Thursday, February 14, 2002
Steamboat Springs Alex Mackey said since eighth-grade he's always wanted to give a Valentine to every girl in school.
As a senior in high school, this was his year. He conspired with his friend, Rodney Beall, and together they made approximately 200 hundred heart-shaped Valentines with a carnation to put on the lockers of all the girls in school.
"It was nice to see every girl walking down the hall with a flower in her hair. It made a lot of people happy. It made me happy," said Mackey.
He said he got an overwhelming response from the girls who thanked him as they walked through the halls to class.

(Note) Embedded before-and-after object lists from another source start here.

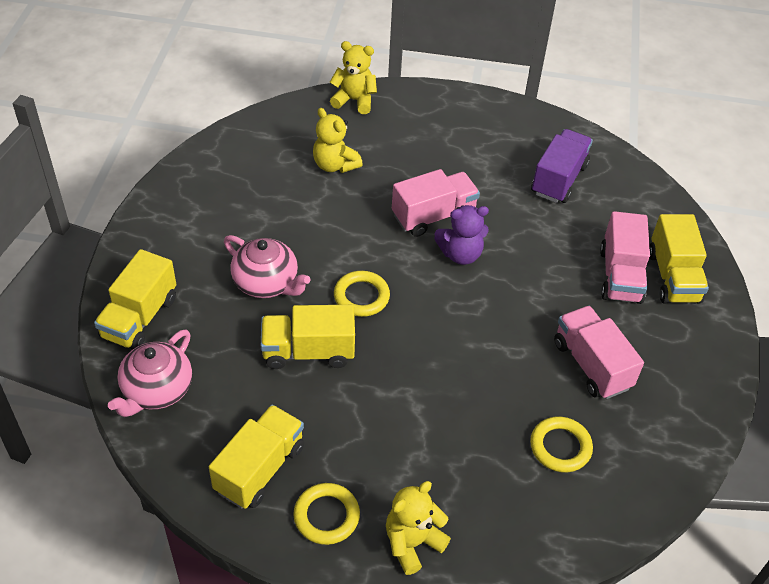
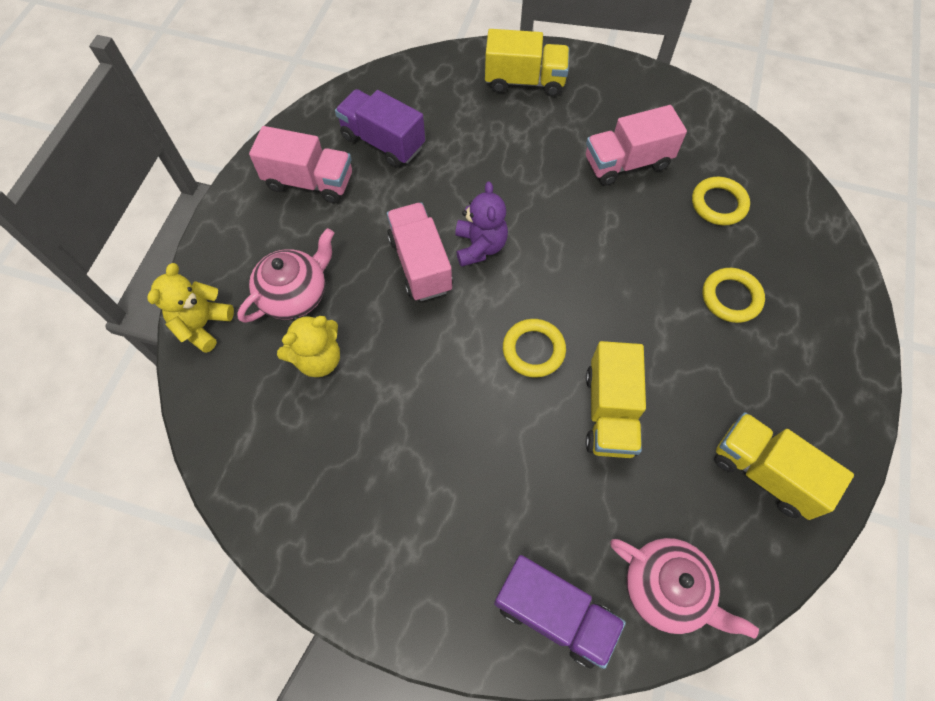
camera: 80 degrees left, 15 degrees up
yellow truck [94,249,176,350] -> purple truck [494,555,626,669]
pink teapot [224,235,310,298] -> pink teapot moved to [237,228,334,323]
yellow ring [293,483,360,545] -> yellow ring moved to [703,268,765,323]
yellow teddy bear [386,481,451,575] -> none
pink truck [600,211,650,304] -> pink truck moved to [249,126,352,203]

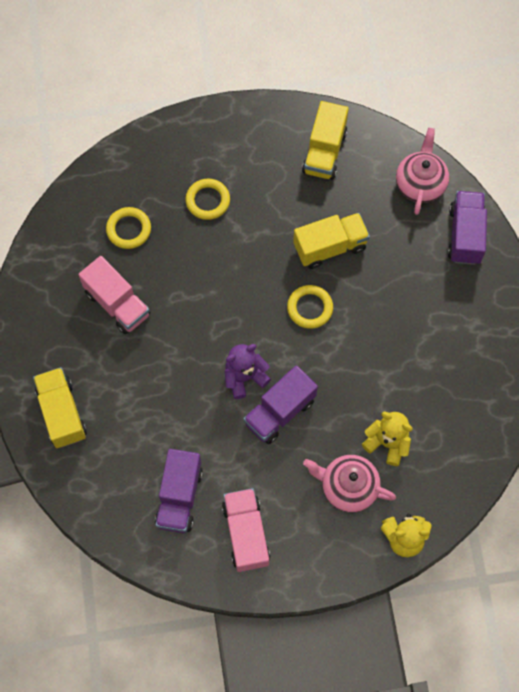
camera: 115 degrees left, 5 degrees up
pink truck [387,202,453,301] -> purple truck [243,365,318,444]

Mackey and Beall started their day at school at 6 a.m. Thursday to put together the Valentines. They wrote a personal message on each one. Mackey said he wanted to put the Valentines inside the lockers to make them more personal but was limited by the time it would take.
He said when he originally told Beall about the idea a month ago, Beall thought it was awesome. Mackey said he wouldn't have considered doing the project with any other friend.
"Rodney and I have the same idea about things. We are both good romantics," he said.
He said he was a little nervous on Valentine's Day because he didn't know what every one would think.
"I've been blushing walking through the halls at school," he said.
He said his special Valentine received the same Valentine as all the other girls with an extra carnation and a special message. He said he could have done something extravagant for his sweetheart but thought it would be more meaningful to do a little something for everybody.
Mackey said he was surprised the male students weren't annoyed by his efforts and thought what he had done was "cool."
"I wanted to do something to bring us together," he said.
He said the school needs some positive leadership with the increase of student arrests.
"What I've done can't do anything bad. It can only do good," he said.
Although Mackey is known more as a tall, talented basketball player than a romantic philanthropist he said he hopes to be remembered for his good deed.
"A lot of guys are remembered as good ball players but I want to be remembered for doing something like this."
As he finishes the final months of his senior year and prepares for college, Mackey said he looks forward to embracing the relationships he has developed over his last four years in high school.
He said he is hoping most of the students and teachers from the school will come to the two last basketball games he and his teammates will play this weekend.